Carcere a ferro e fuoco per il
Covid. 23 detenuti a processo
Aveva avuto eco nazionale, l’8 marzo del 2020, in piena pandemia, la rivolta scoppiata nel carcere di via Cà del Ferro a Cremona a causa dei colloqui vietati all’interno della struttura per evitare contagi. Quella domenica, alle 8 di sera, erano intervenuti una quarantina di carabinieri in tenuta antisommossa e i vigili del fuoco. Bilancio: danni ingenti e agenti feriti e intossicati. Una protesta che all’epoca aveva interessato gli istituti penitenziari di tutta Italia.
Per l’episodio accaduto nelle sezioni A,C,D,E del penitenziario cremonese sono a processo 23 detenuti accusati di radunata sediziosa, violenza, minaccia e resistenza a pubblico ufficiale e danneggiamento. Si tratta per la maggior parte di stranieri: tunisini, romeni, georgiani, brasiliani, ivoriani, marocchini, algerini, senegalesi e 6 italiani.
Dei 23 imputati, quattro hanno chiesto di essere processati con il rito abbreviato, mentre tutti gli altri, tranne due che sono irreperibili, saranno giudicati con il rito ordinario.
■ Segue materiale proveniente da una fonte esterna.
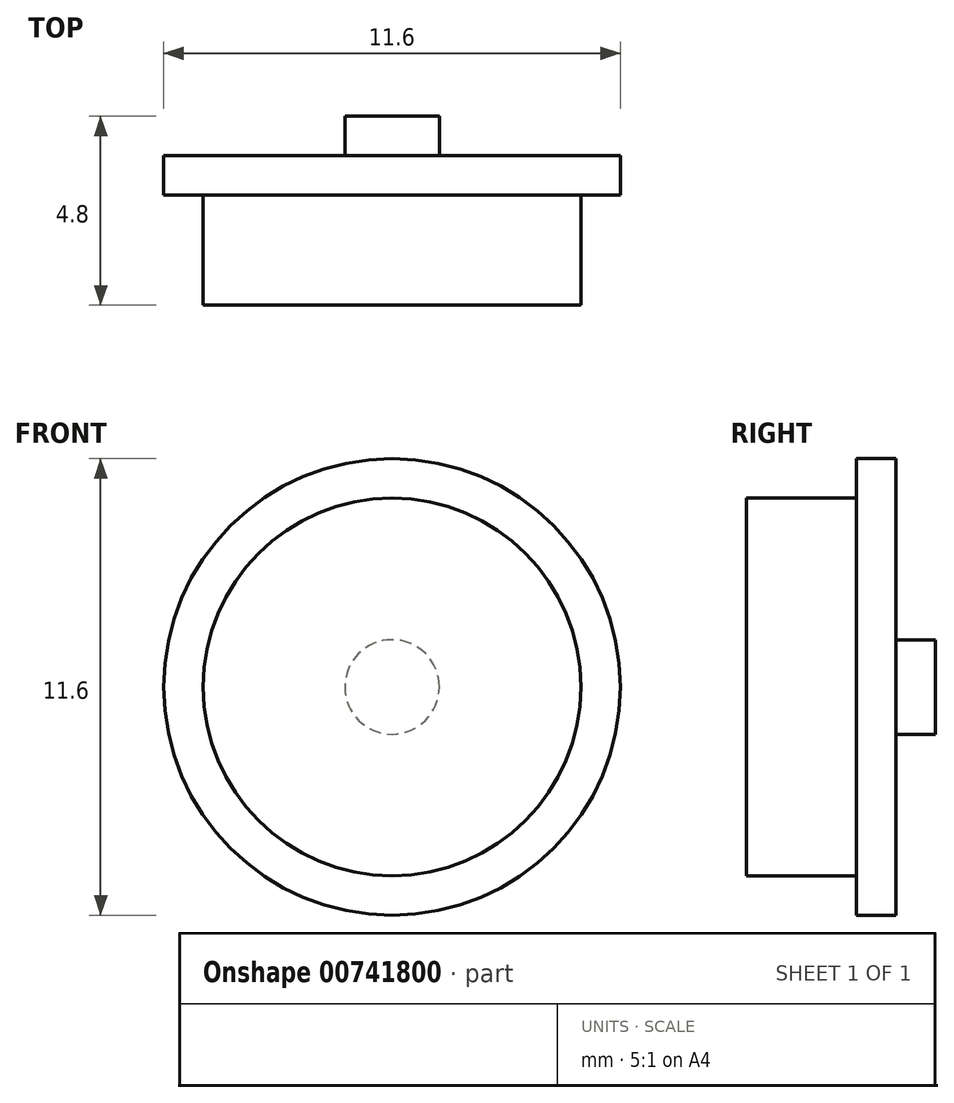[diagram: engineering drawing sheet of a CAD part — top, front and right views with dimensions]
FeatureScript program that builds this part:
annotation { "Feature Type Name" : "Feature", "Feature Type Description" : "" }
export const myFeature = defineFeature(function(context is Context, id is Id, definition is map)
    precondition{}
    {
        {
            var Q0;
            Q0=qCreatedBy(makeId("Front.planeOp"),FACE);
            var sketch = newSketch(context, id + "F0", { "sketchPlane" : qUnion([Q0])});
            skCircle(sketch, "E0", {"center": v(0, 0) * mm, "radius": 4.8 * mm});
            skCircle(sketch, "E1.0", {"center": v(0, 0) * mm, "radius": 5.8 * mm});
            skSolve(sketch);
        }
        {
            var Q0;
            Q0=makeQuery(id+"F0.imprint","IMPRINT",FACE,{"disambiguationData":[TD([[makeQuery(id+"F0.imprint","IMPRINT",EDGE,{"derivedFrom":sQuery(id+"F0.wireOp",EDGE,"E0")}),-1.0]])]});
            var Q1;
            Q1=makeQuery(id+"F0.imprint","IMPRINT",FACE,{"disambiguationData":[TD([[makeQuery(id+"F0.imprint","IMPRINT",EDGE,{"derivedFrom":sQuery(id+"F0.wireOp",EDGE,"E0")}),1.0]])]});
            extrude(context, id + "F1", {"entities" : qUnion([Q0, Q1]), "depth" : 1 * mm, "offsetDistance" : 25 * mm});
        }
        {
            var Q0;
            Q0=makeQuery(id+"F0.imprint","IMPRINT",FACE,{"disambiguationData":[TD([[makeQuery(id+"F0.imprint","IMPRINT",EDGE,{"derivedFrom":sQuery(id+"F0.wireOp",EDGE,"E0")}),1.0]])]});
            extrude(context, id + "F2", {"entities" : qUnion([Q0]), "operationType" : NewBodyOperationType.ADD, "depth" : 3.8 * mm, "offsetDistance" : 25 * mm});
        }
        {
            var Q0;
            Q0=makeQuery(id+"F0.imprint","IMPRINT",FACE,{"disambiguationData":[TD([[makeQuery(id+"F0.imprint","IMPRINT",EDGE,{"derivedFrom":sQuery(id+"F0.wireOp",EDGE,"E0")}),1.0]])]});
            var sketch = newSketch(context, id + "F3", { "sketchPlane" : qUnion([Q0])});
            skCircle(sketch, "E2", {"center": v(0, 0) * mm, "radius": 1.2 * mm});
            skSolve(sketch);
        }
        {
            var Q0;
            Q0=makeQuery(id+"F3.imprint","IMPRINT",FACE,{"disambiguationData":[TD([[makeQuery(id+"F3.imprint","IMPRINT",EDGE,{"derivedFrom":sQuery(id+"F3.wireOp",EDGE,"E2")}),1.0]])]});
            extrude(context, id + "F4", {"entities" : qUnion([Q0]), "operationType" : NewBodyOperationType.ADD, "oppositeDirection" : true, "depth" : 1 * mm, "offsetDistance" : 25 * mm});
        }
    });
Durante la protesta, alcuni detenuti avevano inveito contro gli agenti, cercando, con tono di sfida, lo scontro fisico ed incitando anche gli altri carcerati ad aggredire i poliziotti della penitenziaria. Quella sera erano stati incendiati sgabelli in legno, coperte, sedie di plastica, e altri oggetti. Due agenti erano rimasti intossicati, mentre un altro, colpito da un pugno, era rimasto ferito. Alcuni detenuti si erano anche impossessati di tutti gli idranti di uno dei piani, facendo defluire una notevole quantità di acqua, e avevano distrutto, utilizzando spranghe in ferro ricavate dalla rottura delle finestre, i vetri del box in uso agli agenti. Nel frattempo altri rivoltosi avevano impedito l’accesso alla sezione al personale di polizia, e uno, in particolare, si era impossessato di un idrante con cui aveva allagato il piano e diretto il getto d’acqua contro gli agenti. Alcuni carcerati si erano anche opposti violentemente alla chiusura del cancello del cortile, schiacciando i poliziotti tra le pareti e i cancelli di sbarramento. Uno dei detenuti, approfittando della confusione, aveva sfilato ad un agente il manganello in dotazione. L’arma era stata passata ad un altro carcerato che però era stato subito bloccato e disarmato.
Otto detenuti sono accusati esclusivamente di danneggiamento per aver distrutto e reso inservibile il materiale in dotazione all’istituto nelle sezioni A e C. Tra gli oggetti presi di mira, sette telecamere posizionate in vari punti dei locali e il telefono in uso ai detenuti.
Gli imputati sono difesi da avvocati dei Fori di Milano, Pavia, Verona, Monza, Bergamo, Trani, Lodi e dagli avvocati cremonesi Gianluca Pasquali, Cesare Grazioli, Lapo Pasquetti e Matteo Mantica.
Il processo entrerà nel vivo con le testimonianze dei poliziotti della penitenziaria il prossimo 13 dicembre.